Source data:

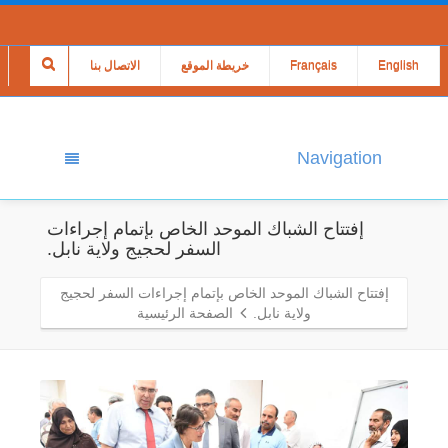
English
Français
خريطة الموقع
الاتصال بنا
Navigation
إفتتاح الشباك الموحد الخاص بإتمام إجراءات
السفر لحجيج ولاية نابل.
إفتتاح الشباك الموحد الخاص بإتمام إجراءات السفر لحجيج
ولاية نابل.
الصفحة الرئيسية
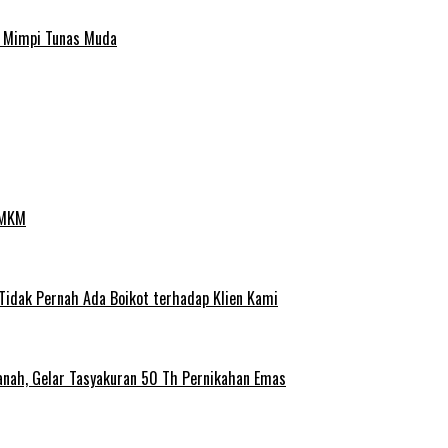
a Mimpi Tunas Muda
UMKM
 Tidak Pernah Ada Boikot terhadap Klien Kami
anah, Gelar Tasyakuran 50 Th Pernikahan Emas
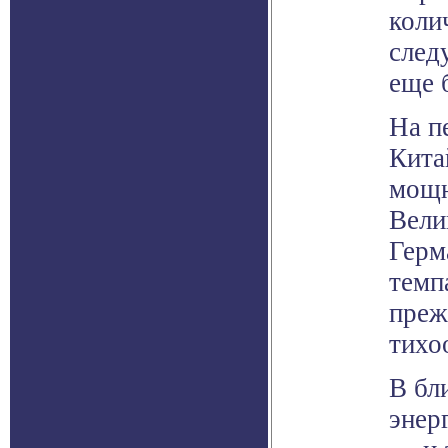
коли
след
еще 
На п
Кита
мощн
Вели
Герм
темп
преж
тихо
В бл
энер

- _TRY IT_:
What is needed here is an exact transcript of the data above, pictures excluded.

- _OUTPUT OF THE EXERCISE_:
English
Français
خريطة الموقع
الاتصال بنا
Navigation
إفتتاح الشباك الموحد الخاص بإتمام إجراءات
السفر لحجيج ولاية نابل.
إفتتاح الشباك الموحد الخاص بإتمام إجراءات السفر لحجيج
ولاية نابل.
الصفحة الرئيسية
a Mimpi Tunas Muda
UMKM
 Tidak Pernah Ada Boikot terhadap Klien Kami
anah, Gelar Tasyakuran 50 Th Pernikahan Emas
коли
след
еще 
На п
Кита
мощн
Вели
Герм
темп
преж
тихо
В бл
энер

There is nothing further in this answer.